For around $5,000, Obteen Nassiri could get you a body.
Having built a nearly $2million business dealing in the buying and selling of dead bodies, the former chiropractor turned to the industry after his career dissolved due to fraud allegations.
In search of a new job after losing his license in 2010, Mr Nassiri built Med Ed Labs, a company that bought bodies and sold them to organizations for medical training.
Within just a few years of launching his business, located in a Las Vegas strip mall sandwiched between a tattoo parlor and a psychic, Mr Nassiri had constructed a broad network of suppliers, including a prestigious Texas medical school and clients, including the US military.
But, like his former chiropractic career, Mr Nassiri’s job as a body broker was similarly mired by ethical violations and legal malpractice, including losing body parts and going against the wishes of a deceased’s loved ones.
##########
Tasks:
**a)** Copy the passage of the body broker article starting with "For around $5,000, Obteen" and going on through "to fraud allegations.".
**b)** Continue the article about Obteen Nassiri's body brokering business from the point where it stops.
The entries that follow were taken from a separate source.

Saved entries
##########
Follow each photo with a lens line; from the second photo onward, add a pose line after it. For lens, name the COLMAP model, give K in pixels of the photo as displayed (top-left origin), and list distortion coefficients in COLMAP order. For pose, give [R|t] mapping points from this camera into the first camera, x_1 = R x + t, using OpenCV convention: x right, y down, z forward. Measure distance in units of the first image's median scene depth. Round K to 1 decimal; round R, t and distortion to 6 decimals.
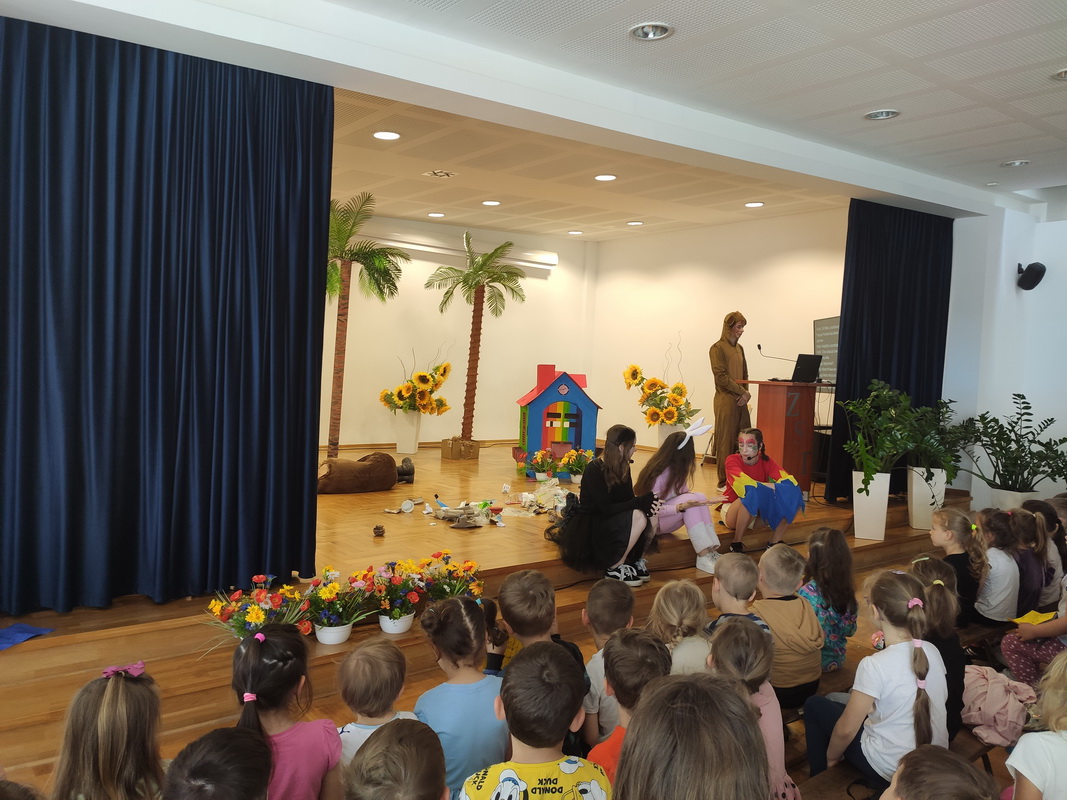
lens RADIAL K [[815.8, 0, 529.6], [0, 815.8, 399.8], [0, 0, 1]] dist [0.053375, -0.071828]
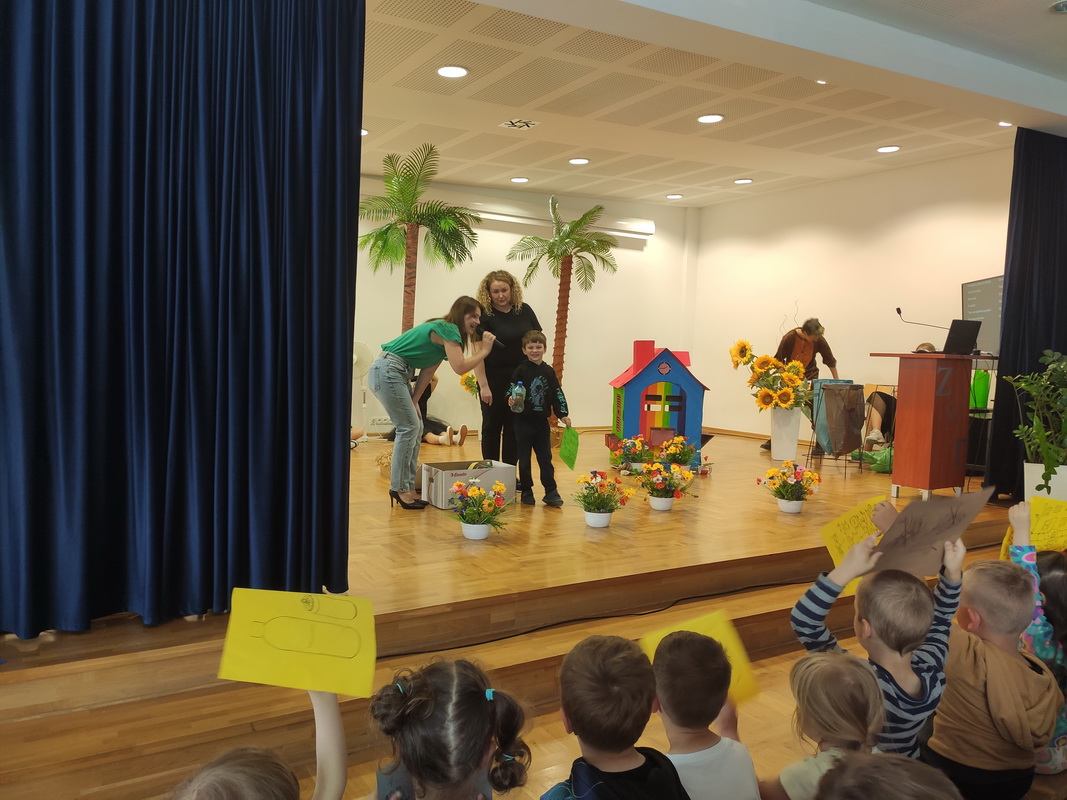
lens RADIAL K [[815.8, 0, 531.4], [0, 815.8, 410.3], [0, 0, 1]] dist [0.053375, -0.071828]
pose [[0.993144, -0.003490, -0.116847, 0.007610], [0.006569, 0.999641, 0.025979, 0.010907], [0.116714, -0.026569, 0.992810, 0.140596]]
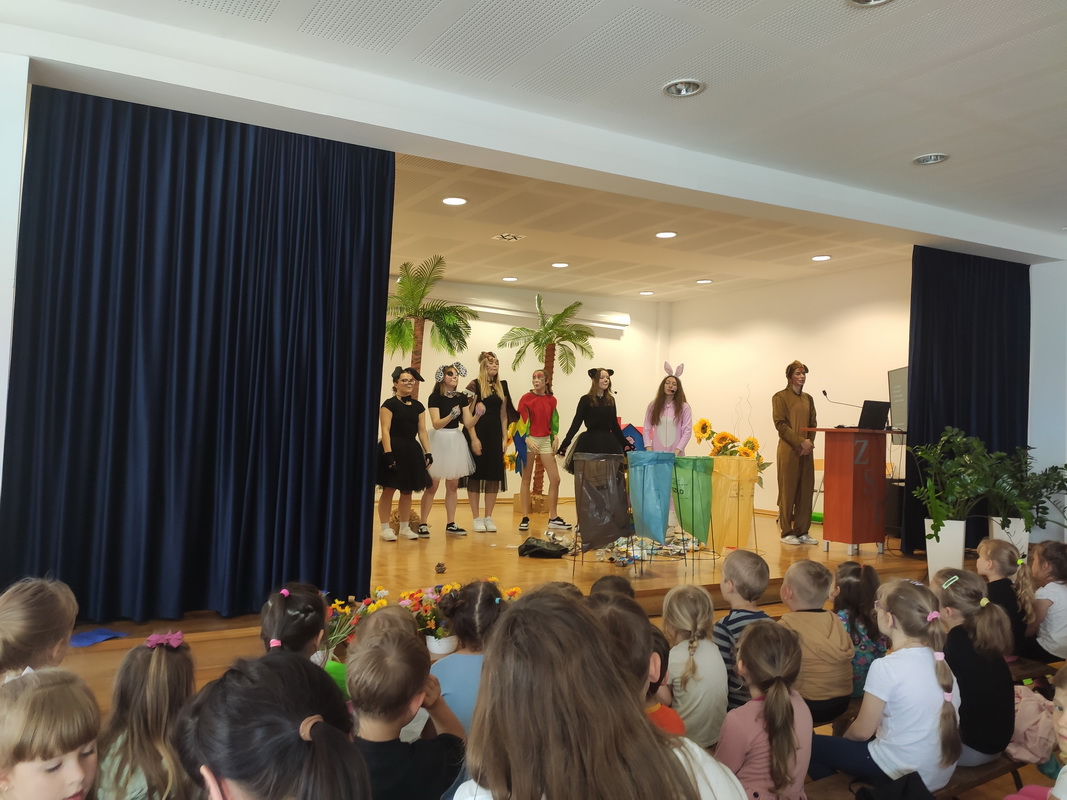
lens RADIAL K [[815.8, 0, 524.3], [0, 815.8, 393.9], [0, 0, 1]] dist [0.053375, -0.071828]
pose [[0.993132, -0.010894, -0.116495, 0.038648], [-0.000230, 0.995473, -0.095049, 0.031946], [0.117003, 0.094423, 0.988633, -0.028602]]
##########
Answers to the problems:
**a)**
For around $5,000, Obteen Nassiri could get you a body.
Having built a nearly $2million business dealing in the buying and selling of dead bodies, the former chiropractor turned to the industry after his career dissolved due to fraud allegations.

**b)**
Selling organs for transplants – hearts, kidneys, lungs – is illegal. But, there is no federal law that governs the sale of cadavers and body parts for educational or research purposes.
While working on a real human body is a crucial educational tool for an aspiring doctor, the general lack of regulation creates a prime breeding ground for bad actors.
And for the tens of thousands of Americans who choose to donate their body to science, they could be unknowingly entering the shadowy commercial body trade, where their body could end up as a crash test dummy or the subject of a public dissection.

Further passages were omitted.